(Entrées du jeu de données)
* * *

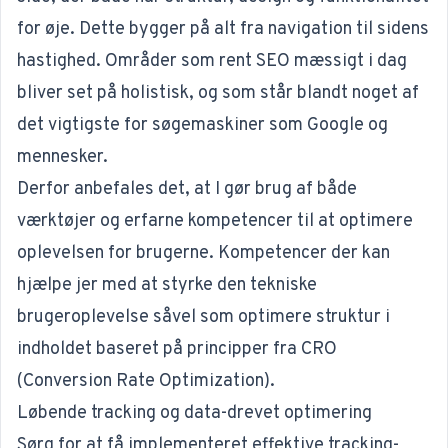
for øje. Dette bygger på alt fra navigation til sidens
hastighed. Områder som rent SEO mæssigt i dag
bliver set på holistisk, og som står blandt noget af
det vigtigste for søgemaskiner som Google og
mennesker.
Derfor anbefales det, at I gør brug af både
værktøjer og erfarne kompetencer til at optimere
oplevelsen for brugerne. Kompetencer der kan
hjælpe jer med at styrke den tekniske
brugeroplevelse såvel som optimere struktur i
indholdet baseret på principper fra CRO
(
Conversion Rate Optimization
).
Løbende tracking og data-drevet optimering
Sørg for at få implementeret effektive tracking-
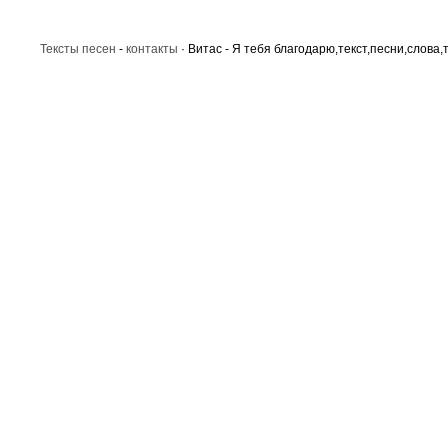
Тексты песен
-
контакты
· Витас - Я тебя благодарю,текст,песни,слова,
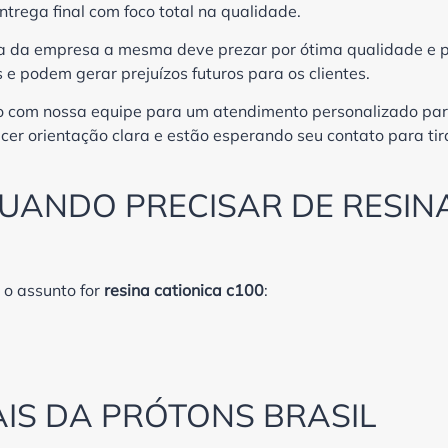
ntrega final com foco total na qualidade.
ia da empresa a mesma deve prezar por ótima qualidade e 
 podem gerar prejuízos futuros para os clientes.
o com nossa equipe para um atendimento personalizado pa
cer orientação clara e estão esperando seu contato para tir
QUANDO PRECISAR DE RESIN
 o assunto for
resina cationica c100
:
IS DA PRÓTONS BRASIL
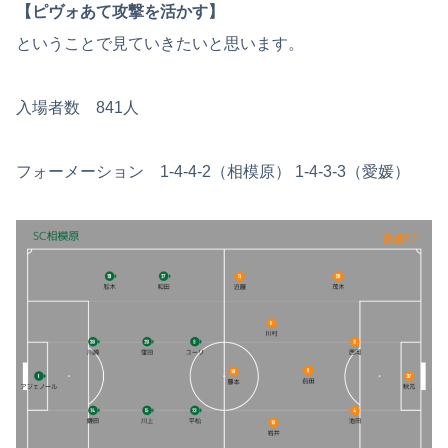
【ピヴォあて攻撃を活かす】
ということで見ていきたいと思います。
入場者数 841人
フォーメーション 1-4-4-2（相模原） 1-4-3-3（愛媛）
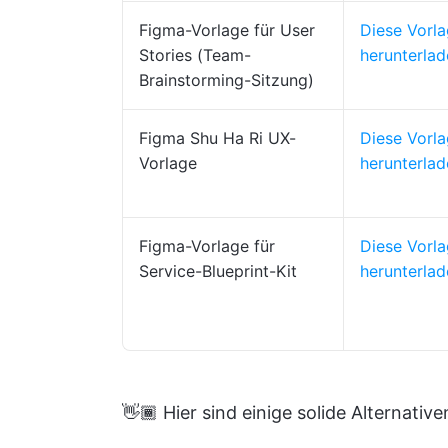
Figma-Vorlage für User
Diese Vorl
Stories (Team-
herunterlad
Brainstorming-Sitzung)
Figma Shu Ha Ri UX-
Diese Vorl
Vorlage
herunterlad
Figma-Vorlage für
Diese Vorl
Service-Blueprint-Kit
herunterlad
👋🏾 Hier sind einige solide Alternativ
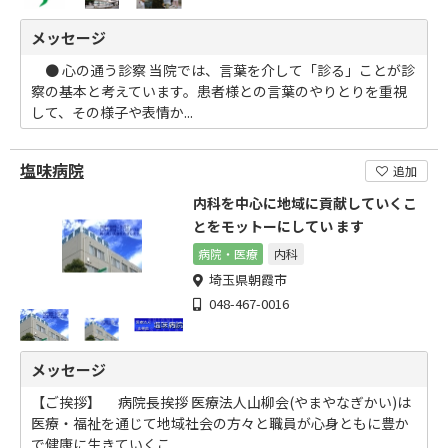
メッセージ
● 心の通う診察 当院では、言葉を介して「診る」ことが診
察の基本と考えています。患者様との言葉のやりとりを重視
して、その様子や表情か...
塩味病院
追加
内科を中心に地域に貢献していくこ
とをモットーにしてい ます
病院・医療
内科
埼玉県朝霞市
048-467-0016
メッセージ
【ご挨拶】 病院長挨拶 医療法人山柳会(やまやなぎかい)は
医療・福祉を通じて地域社会の方々と職員が心身ともに豊か
で健康に生きていくこ...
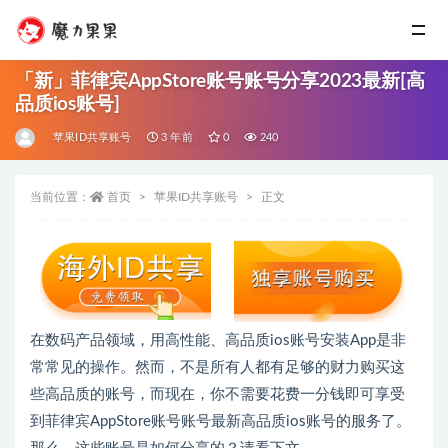
「新」菲律宾AppStore账号账号分享2023最新[高
品质ios账号]
苹果ID共享账号
3 年前
0
240
当前位置：
首页
苹果ID共享账号
正文
在数码产品领域，用高性能、高品质ios账号安装App是非
常常见的操作。然而，不是所有人都有足够的财力购买这
些高品质的账号，而现在，你不需要花费一分钱即可享受
到菲律宾AppStore账号账号最新高品质ios账号的服务了。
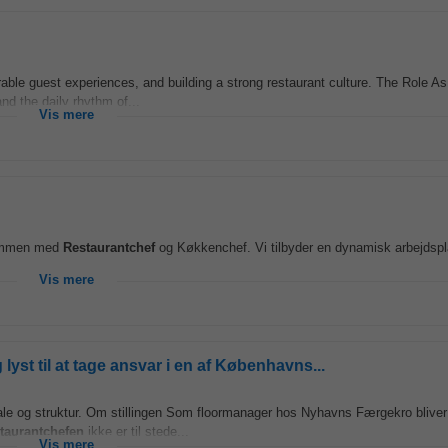
able guest experiences, and building a strong restaurant culture. The Role A
and the daily rhythm of...
Vis mere
 sammen med
Restaurantchef
og Køkkenchef. Vi tilbyder en dynamisk arbejdsp
Vis mere
lyst til at tage ansvar i en af Københavns...
ale og struktur. Om stillingen Som floormanager hos Nyhavns Færgekro bliver
staurantchefen
ikke er til stede...
Vis mere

* * *

> **Consigne**: Restituez à l'identique, ligne par ligne, le texte de toutes les entrées ci-dessus. N'incluez pas les images dans votre réponse.

> **Réponse attendue**:
for øje. Dette bygger på alt fra navigation til sidens
hastighed. Områder som rent SEO mæssigt i dag
bliver set på holistisk, og som står blandt noget af
det vigtigste for søgemaskiner som Google og
mennesker.
Derfor anbefales det, at I gør brug af både
værktøjer og erfarne kompetencer til at optimere
oplevelsen for brugerne. Kompetencer der kan
hjælpe jer med at styrke den tekniske
brugeroplevelse såvel som optimere struktur i
indholdet baseret på principper fra CRO
(
Conversion Rate Optimization
).
Løbende tracking og data-drevet optimering
Sørg for at få implementeret effektive tracking-
Тексты песен
-
контакты
· Витас - Я тебя благодарю,текст,песни,слова,
ntrega final com foco total na qualidade.
ia da empresa a mesma deve prezar por ótima qualidade e 
 podem gerar prejuízos futuros para os clientes.
o com nossa equipe para um atendimento personalizado pa
cer orientação clara e estão esperando seu contato para tir
QUANDO PRECISAR DE RESIN
 o assunto for
resina cationica c100
:
IS DA PRÓTONS BRASIL
【ピヴォあて攻撃を活かす】
ということで見ていきたいと思います。
入場者数 841人
フォーメーション 1-4-4-2（相模原） 1-4-3-3（愛媛）
Figma-Vorlage für User
Diese Vorl
Stories (Team-
herunterlad
Brainstorming-Sitzung)
Figma Shu Ha Ri UX-
Diese Vorl
Vorlage
herunterlad
Figma-Vorlage für
Diese Vorl
Service-Blueprint-Kit
herunterlad
👋🏾 Hier sind einige solide Alternativ
メッセージ
● 心の通う診察 当院では、言葉を介して「診る」ことが診
察の基本と考えています。患者様との言葉のやりとりを重視
して、その様子や表情か...
塩味病院
追加
内科を中心に地域に貢献していくこ
とをモットーにしてい ます
病院・医療
内科
埼玉県朝霞市
048-467-0016
メッセージ
【ご挨拶】 病院長挨拶 医療法人山柳会(やまやなぎかい)は
医療・福祉を通じて地域社会の方々と職員が心身ともに豊か
で健康に生きていくこ...
「新」菲律宾AppStore账号账号分享2023最新[高
品质ios账号]
苹果ID共享账号
3 年前
0
240
当前位置：
首页
苹果ID共享账号
正文
在数码产品领域，用高性能、高品质ios账号安装App是非
常常见的操作。然而，不是所有人都有足够的财力购买这
些高品质的账号，而现在，你不需要花费一分钱即可享受
到菲律宾AppStore账号账号最新高品质ios账号的服务了。
able guest experiences, and building a strong restaurant culture. The Role A
and the daily rhythm of...
Vis mere
 sammen med
Restaurantchef
og Køkkenchef. Vi tilbyder en dynamisk arbejdsp
Vis mere
lyst til at tage ansvar i en af Københavns...
ale og struktur. Om stillingen Som floormanager hos Nyhavns Færgekro bliver
staurantchefen
ikke er til stede...
Vis mere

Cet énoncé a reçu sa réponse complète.